オールドプルトニー200周年の記事のうち、「50年は半世紀の熟成が生む豊」から「るほのかな塩気が感じられた。」までの部分を、「テイスティングセミナー」を「試飲セミナー」に置き換えて書き直すこと。

◆ 抜粋
☆ ☆ ☆ ☆

北海の潮風が育てた「海のモルト」が、200年の節目を迎えた。1826年の創業以来、スコットランド北端の港町ウィックで造り続けられるシングルモルト「オールドプルトニー」。その創立200周年を記念したイベントが、東京・恵比寿のBLUE NOTE PLACEで開催された。

スコットランドの潮風が育てた「海のモルト」
大きな見どころは、満を持してリリースされた蒸溜所史上最高齢となる「オールドプルトニー 50年」と「同 30年」のお披露目だ。50年は世界限定200本、日本ではわずか3本のみ。ちなみに、30年は、蒸溜所マネージャーのマルコム・ウェアリング氏が30年前に自ら樽詰めした原酒を使用し、世界限定1000本、日本では10本のみが発売された。
50年は半世紀の熟成が生む豊かさと深みを、30年はアメリカンオークとスパニッシュオークが織りなす海の魂を体現する。まさに男のロマンともいえる、希少な2本となる。

この日のために、マスター・オブ・ウイスキー・クリエーションを務めるサラ・バージェス氏が来日。テイスティングセミナーでは、「オールドプルトニー 12年」「15年」「18年」、そして「30年」の4種が用意された。蒸溜所の歴史や特有のウイスキー造りについての解説を聞きながら、香りや味わいはもちろん、熟成期間や使用する樽によって生まれる違いをひとつひとつ確かめていく。熟成年数を重ねるにつれて果実味や甘み、スパイスの表情は深みを増す一方、いずれにも海を思わせるほのかな塩気が感じられた。
それは遠く離れたスコットランド北端の海辺と、そこで積み重ねられてきた時間に思いを馳せながら味わう貴重な機会だった。

☆ ☆ ☆ ☆

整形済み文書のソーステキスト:
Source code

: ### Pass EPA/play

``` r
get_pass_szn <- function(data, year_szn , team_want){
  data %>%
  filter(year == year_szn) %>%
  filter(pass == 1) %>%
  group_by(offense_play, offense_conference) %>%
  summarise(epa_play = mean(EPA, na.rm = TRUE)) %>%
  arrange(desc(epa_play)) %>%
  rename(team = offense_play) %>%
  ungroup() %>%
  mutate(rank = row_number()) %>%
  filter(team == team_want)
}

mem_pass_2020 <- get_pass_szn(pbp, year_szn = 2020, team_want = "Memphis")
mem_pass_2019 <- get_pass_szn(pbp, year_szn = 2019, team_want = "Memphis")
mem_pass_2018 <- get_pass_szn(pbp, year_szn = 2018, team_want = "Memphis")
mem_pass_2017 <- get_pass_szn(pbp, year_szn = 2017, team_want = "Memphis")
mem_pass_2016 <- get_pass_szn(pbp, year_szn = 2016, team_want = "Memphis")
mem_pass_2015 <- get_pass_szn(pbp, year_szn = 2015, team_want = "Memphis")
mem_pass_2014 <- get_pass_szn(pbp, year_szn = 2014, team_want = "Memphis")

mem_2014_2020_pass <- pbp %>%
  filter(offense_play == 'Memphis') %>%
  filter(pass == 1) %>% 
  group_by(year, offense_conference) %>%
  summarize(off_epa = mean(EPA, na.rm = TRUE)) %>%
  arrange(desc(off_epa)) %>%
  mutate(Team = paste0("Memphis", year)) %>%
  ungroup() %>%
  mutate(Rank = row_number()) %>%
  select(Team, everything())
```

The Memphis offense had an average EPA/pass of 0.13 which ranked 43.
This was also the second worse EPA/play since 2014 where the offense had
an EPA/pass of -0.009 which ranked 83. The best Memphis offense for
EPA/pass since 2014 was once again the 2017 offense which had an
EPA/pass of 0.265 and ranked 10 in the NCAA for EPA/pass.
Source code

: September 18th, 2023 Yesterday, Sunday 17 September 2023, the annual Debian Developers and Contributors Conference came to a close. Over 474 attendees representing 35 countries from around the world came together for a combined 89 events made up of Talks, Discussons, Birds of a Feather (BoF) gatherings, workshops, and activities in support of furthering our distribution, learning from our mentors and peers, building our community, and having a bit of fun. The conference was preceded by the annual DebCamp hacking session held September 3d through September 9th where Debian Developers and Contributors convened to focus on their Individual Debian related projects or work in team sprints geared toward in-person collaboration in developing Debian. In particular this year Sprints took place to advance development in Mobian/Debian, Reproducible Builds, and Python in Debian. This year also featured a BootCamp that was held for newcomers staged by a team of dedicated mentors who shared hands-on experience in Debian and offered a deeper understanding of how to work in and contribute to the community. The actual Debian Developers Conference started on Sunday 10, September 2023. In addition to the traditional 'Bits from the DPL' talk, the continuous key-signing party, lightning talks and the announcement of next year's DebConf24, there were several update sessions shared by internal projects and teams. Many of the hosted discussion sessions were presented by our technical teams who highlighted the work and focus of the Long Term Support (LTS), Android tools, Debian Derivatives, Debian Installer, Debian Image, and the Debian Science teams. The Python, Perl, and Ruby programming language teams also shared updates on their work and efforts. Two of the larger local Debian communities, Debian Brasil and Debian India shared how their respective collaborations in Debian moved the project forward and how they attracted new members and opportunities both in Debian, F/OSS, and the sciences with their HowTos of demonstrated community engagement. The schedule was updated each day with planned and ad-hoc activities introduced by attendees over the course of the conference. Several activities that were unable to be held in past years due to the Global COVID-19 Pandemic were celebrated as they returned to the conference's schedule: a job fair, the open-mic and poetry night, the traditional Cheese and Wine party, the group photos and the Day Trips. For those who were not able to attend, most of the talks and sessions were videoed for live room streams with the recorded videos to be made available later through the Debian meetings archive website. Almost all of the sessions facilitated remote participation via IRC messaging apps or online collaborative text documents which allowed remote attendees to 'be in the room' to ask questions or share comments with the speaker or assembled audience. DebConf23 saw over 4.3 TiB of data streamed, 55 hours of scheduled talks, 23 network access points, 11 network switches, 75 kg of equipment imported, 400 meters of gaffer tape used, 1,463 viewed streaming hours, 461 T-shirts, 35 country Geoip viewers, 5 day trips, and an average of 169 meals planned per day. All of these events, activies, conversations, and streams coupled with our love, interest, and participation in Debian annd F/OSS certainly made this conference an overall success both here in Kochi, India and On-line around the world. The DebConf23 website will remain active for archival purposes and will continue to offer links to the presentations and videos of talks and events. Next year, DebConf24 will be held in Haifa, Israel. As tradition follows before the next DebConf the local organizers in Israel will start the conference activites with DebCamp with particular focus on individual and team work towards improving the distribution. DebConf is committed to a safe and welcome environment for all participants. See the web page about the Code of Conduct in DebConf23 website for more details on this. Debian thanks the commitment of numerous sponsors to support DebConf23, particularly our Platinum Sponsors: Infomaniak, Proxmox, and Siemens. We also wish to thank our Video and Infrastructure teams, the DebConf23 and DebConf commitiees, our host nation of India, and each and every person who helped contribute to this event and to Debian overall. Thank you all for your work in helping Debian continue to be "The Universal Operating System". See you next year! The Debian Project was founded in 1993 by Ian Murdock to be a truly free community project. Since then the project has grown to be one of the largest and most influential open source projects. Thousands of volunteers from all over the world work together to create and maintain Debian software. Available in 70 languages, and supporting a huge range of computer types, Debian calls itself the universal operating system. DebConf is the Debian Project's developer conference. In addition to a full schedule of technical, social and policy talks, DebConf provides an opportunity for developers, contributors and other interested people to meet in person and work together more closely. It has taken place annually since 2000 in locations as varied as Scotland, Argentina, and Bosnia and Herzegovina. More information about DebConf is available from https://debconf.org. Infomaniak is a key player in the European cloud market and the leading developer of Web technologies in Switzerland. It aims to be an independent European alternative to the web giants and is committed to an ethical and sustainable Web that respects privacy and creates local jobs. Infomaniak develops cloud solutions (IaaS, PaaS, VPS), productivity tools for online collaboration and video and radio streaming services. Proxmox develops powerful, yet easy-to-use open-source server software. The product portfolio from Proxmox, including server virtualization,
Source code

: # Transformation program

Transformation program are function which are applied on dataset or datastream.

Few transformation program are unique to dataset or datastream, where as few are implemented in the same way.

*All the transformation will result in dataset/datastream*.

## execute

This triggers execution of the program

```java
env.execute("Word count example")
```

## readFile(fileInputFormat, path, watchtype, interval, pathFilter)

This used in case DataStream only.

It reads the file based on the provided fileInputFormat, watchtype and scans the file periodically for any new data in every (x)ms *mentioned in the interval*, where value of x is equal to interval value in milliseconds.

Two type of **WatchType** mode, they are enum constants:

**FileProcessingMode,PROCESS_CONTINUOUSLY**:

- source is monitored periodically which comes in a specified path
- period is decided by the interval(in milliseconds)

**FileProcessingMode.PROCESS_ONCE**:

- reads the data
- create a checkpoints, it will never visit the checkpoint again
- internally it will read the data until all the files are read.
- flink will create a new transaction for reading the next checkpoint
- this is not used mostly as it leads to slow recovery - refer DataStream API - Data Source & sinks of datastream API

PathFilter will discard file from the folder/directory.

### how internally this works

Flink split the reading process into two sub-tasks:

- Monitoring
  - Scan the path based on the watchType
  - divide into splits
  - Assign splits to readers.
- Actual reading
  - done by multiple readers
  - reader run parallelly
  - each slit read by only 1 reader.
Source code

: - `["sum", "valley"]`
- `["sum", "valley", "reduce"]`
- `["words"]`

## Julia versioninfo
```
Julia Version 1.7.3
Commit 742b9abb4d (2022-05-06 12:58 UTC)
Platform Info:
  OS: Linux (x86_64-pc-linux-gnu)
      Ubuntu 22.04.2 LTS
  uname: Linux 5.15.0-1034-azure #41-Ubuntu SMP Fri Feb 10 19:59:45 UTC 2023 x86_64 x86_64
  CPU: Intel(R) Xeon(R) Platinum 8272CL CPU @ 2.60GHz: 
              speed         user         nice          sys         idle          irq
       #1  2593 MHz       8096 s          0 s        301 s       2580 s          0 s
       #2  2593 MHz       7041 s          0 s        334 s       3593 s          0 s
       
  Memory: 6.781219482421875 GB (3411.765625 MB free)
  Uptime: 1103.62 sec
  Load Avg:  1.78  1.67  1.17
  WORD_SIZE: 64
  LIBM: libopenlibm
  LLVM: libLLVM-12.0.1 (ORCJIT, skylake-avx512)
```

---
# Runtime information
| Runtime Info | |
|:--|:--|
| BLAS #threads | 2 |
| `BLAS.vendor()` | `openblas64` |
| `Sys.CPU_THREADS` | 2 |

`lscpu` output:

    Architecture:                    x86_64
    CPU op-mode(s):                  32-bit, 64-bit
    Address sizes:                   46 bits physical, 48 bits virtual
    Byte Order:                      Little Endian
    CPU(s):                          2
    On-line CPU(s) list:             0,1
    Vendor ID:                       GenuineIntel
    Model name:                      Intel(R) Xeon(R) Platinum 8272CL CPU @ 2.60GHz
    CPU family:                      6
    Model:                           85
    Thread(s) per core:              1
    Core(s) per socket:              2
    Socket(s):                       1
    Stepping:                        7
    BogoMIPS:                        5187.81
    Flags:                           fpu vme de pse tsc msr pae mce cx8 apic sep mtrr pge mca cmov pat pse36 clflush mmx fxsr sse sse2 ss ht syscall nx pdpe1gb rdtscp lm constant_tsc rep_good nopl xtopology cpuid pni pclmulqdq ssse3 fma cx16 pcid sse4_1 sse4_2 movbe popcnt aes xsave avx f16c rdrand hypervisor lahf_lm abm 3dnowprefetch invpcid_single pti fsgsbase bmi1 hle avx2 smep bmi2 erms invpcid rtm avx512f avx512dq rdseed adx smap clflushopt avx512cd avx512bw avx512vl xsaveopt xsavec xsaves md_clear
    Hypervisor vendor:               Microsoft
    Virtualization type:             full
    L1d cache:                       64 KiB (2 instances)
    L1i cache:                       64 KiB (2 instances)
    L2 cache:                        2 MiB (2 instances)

☆ ☆ ☆ ☆

◆ この課題の解答
50年は半世紀の熟成が生む豊かさと深みを、30年はアメリカンオークとスパニッシュオークが織りなす海の魂を体現する。まさに男のロマンともいえる、希少な2本となる。

この日のために、マスター・オブ・ウイスキー・クリエーションを務めるサラ・バージェス氏が来日。試飲セミナーでは、「オールドプルトニー 12年」「15年」「18年」、そして「30年」の4種が用意された。蒸溜所の歴史や特有のウイスキー造りについての解説を聞きながら、香りや味わいはもちろん、熟成期間や使用する樽によって生まれる違いをひとつひとつ確かめていく。熟成年数を重ねるにつれて果実味や甘み、スパイスの表情は深みを増す一方、いずれにも海を思わせるほのかな塩気が感じられた。